Collected data:
◆ ◆ ◆ ◆ ◆ ◆ ◆
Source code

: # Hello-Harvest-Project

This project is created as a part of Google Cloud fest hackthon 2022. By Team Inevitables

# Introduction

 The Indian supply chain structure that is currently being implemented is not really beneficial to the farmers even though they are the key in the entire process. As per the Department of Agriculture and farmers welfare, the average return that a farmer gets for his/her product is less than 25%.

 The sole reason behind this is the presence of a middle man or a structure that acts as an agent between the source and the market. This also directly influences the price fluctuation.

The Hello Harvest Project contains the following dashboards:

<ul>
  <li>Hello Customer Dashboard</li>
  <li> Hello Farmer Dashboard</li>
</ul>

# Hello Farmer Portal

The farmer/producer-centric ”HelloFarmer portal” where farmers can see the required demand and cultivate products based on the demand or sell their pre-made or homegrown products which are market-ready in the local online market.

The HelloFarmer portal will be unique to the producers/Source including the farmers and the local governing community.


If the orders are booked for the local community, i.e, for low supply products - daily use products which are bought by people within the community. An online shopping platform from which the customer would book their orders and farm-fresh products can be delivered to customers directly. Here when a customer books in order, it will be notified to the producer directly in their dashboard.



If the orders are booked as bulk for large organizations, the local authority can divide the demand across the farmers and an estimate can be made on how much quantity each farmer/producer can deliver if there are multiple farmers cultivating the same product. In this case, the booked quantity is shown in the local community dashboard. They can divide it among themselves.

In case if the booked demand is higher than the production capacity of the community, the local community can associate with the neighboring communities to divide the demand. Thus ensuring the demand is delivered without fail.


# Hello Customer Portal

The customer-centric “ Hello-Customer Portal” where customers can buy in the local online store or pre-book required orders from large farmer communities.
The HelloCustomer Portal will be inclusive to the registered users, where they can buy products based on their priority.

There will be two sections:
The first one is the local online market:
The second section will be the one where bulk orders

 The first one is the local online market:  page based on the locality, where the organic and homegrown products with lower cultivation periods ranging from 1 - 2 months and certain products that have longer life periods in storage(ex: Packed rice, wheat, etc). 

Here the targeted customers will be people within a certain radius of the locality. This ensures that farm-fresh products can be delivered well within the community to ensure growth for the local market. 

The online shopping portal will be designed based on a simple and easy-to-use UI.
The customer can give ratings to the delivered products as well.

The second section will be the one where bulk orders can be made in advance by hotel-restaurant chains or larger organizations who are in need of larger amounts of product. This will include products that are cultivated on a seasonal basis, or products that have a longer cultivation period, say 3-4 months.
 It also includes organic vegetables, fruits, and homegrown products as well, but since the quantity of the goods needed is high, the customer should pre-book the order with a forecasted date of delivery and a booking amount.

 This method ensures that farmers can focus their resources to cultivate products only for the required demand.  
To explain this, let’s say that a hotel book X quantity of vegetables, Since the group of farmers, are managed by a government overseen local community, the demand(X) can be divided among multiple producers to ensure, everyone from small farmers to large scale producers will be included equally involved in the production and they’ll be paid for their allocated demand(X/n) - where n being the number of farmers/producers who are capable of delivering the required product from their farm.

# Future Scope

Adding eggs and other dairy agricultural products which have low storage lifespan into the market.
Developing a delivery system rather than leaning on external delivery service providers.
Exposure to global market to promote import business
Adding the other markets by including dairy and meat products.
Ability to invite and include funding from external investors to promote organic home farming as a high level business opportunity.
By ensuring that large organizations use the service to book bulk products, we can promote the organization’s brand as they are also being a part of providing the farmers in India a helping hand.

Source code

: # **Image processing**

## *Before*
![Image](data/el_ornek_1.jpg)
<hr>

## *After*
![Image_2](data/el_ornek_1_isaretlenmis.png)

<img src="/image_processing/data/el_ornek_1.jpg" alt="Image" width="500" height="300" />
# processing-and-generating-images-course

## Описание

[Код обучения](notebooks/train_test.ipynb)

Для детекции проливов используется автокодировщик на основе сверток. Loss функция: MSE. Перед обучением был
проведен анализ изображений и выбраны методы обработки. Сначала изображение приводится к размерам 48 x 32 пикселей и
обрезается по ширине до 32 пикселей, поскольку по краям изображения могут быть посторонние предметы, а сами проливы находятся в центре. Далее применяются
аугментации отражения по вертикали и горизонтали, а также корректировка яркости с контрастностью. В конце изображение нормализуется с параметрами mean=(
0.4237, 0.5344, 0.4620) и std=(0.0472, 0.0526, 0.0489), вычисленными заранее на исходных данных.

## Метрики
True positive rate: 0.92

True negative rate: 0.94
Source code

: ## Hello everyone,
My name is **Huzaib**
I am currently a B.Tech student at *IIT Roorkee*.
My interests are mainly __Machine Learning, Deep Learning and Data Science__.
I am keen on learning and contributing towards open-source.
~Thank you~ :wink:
◆ ◆ ◆ ◆ ◆ ◆ ◆
Instruction: Which lines in the records above contain the string "longer"? Show each of those lines in full, and treat uppercase and lowercase as different.

Task result:
 The first one is the local online market:  page based on the locality, where the organic and homegrown products with lower cultivation periods ranging from 1 - 2 months and certain products that have longer life periods in storage(ex: Packed rice, wheat, etc). 
The second section will be the one where bulk orders can be made in advance by hotel-restaurant chains or larger organizations who are in need of larger amounts of product. This will include products that are cultivated on a seasonal basis, or products that have a longer cultivation period, say 3-4 months.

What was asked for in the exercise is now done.